To ensure the entire session survives, the second option to issue long-running tasks is screen. Screen keeps the shell session alive as long as either you close the session or the server gets shut down. Screen is pre-installed on Euler. The main commands are the following:

  1. screen -S <name-of-session>: Start a new shell session.

  2. CTRL + A + D: Leave the current session but keep it alive.

  3. screen -r <name-of-session>: Reconnect to an existing shell session.

  4. screen -ls: List all available shell sessions.

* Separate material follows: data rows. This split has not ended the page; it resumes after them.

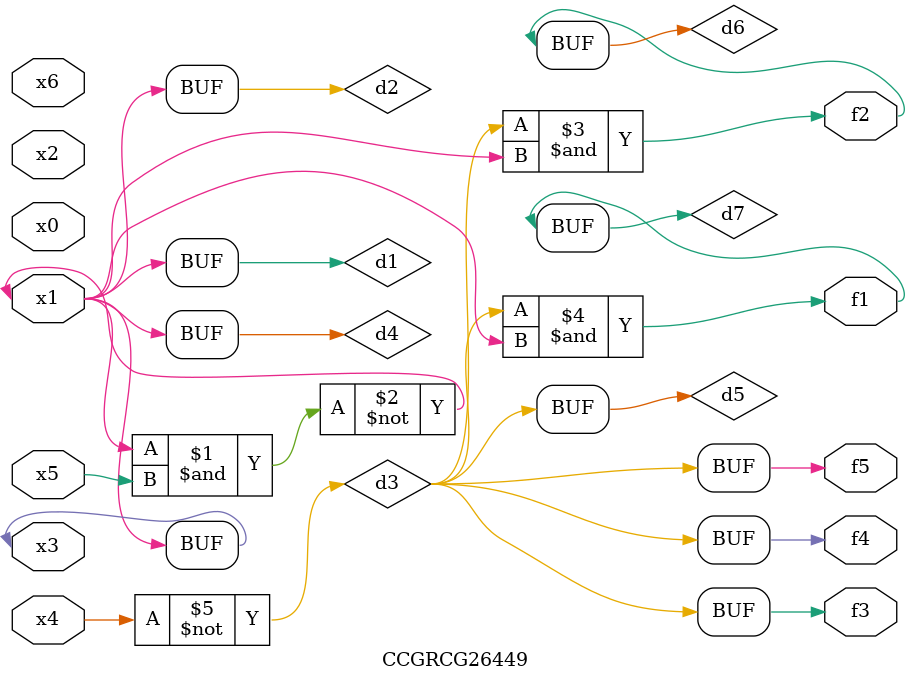
<source format=v>
module CCGRCG26449(
	input x0, x1, x2, x3, x4, x5, x6,
	output f1, f2, f3, f4, f5
);

	wire d1, d2, d3, d4, d5, d6, d7;

	buf (d1, x1, x3);
	nand (d2, x1, x5);
	not (d3, x4);
	buf (d4, d1, d2);
	buf (d5, d3);
	and (d6, d3, d4);
	and (d7, d3, d4);
	assign f1 = d7;
	assign f2 = d6;
	assign f3 = d5;
	assign f4 = d5;
	assign f5 = d5;
endmodule

</source>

No matter whether you choose the no-hangup command or screen, be aware of the following. When you ssh into euler.ethz.ch, you’ll get connected to one of ~30 different login nodes (allocation is based on load). Therefore, when you reconnect, you may not end up on the login node where your screen or no-hangup command is running. To overcome this, you can login directly to always the same node (for example eu-login-20.euler.ethz.ch). This has the disadvantage that your chosen login node may be heavy loaded while others aren’t and it may not be the preferred option by cluster support.

Receiving notifications

When executing long-running workflows on Euler, you may want to get notified whenever workflows terminate. For individual jobs, you can use built-in mechanisms. For entire workflows, you can send emails to yourself. This feature had been disabled with the reopening of Euler in May 2020 but is available again as of July 2021. You can send an email without body like so:

mail -s 'mail subject' <receiver-email-address>"

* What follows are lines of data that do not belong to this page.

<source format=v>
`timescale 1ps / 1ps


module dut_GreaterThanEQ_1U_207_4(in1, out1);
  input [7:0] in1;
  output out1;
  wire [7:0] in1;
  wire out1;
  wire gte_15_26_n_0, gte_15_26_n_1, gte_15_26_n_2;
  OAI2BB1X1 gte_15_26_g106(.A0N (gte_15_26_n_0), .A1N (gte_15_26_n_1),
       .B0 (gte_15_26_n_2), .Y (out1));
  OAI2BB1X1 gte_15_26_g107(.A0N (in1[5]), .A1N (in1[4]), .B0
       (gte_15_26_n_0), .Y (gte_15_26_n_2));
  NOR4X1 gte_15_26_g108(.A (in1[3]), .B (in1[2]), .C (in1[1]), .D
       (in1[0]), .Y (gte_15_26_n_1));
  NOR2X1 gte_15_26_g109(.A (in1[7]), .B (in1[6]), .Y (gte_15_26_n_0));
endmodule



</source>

Alternatively, and as long as email sending is not possible for whatever reason, you may want to use IFTTT. IFTTT can send you mails, send push notifications to your phone, and do all sorts of much more weird things. The idea is quite simple: you trigger a webhook and that triggers a notification service. Using Python you can do the following to trigger webhooks:

import requests

EVENT_NAME = "my_event"
API_KEY = "my_api_key"

requests.post(
    f'https://maker.ifttt.com/trigger/{EVENT_NAME}/with/key/{API_KEY}'
)

In addition, you need an IFTTT applet that listens to the webhook and reacts to it. Here’s a full example that shows how to build and trigger the applet.

Check storage usage

There are upper limits of the number of files and total file size that we are not allowed to exceed. So far, the number of files seems to be more problematic which is caused to a large extent by anaconda.

lquota . will give you an overview of the group-wide quotas in the current directory.

find . -type f | cut -d/ -f2 | sort | uniq -c gives you an overview of the number of files in the subdirectories of the current directory. You can use it to understand how badly you contribute to the overall number of files in the group.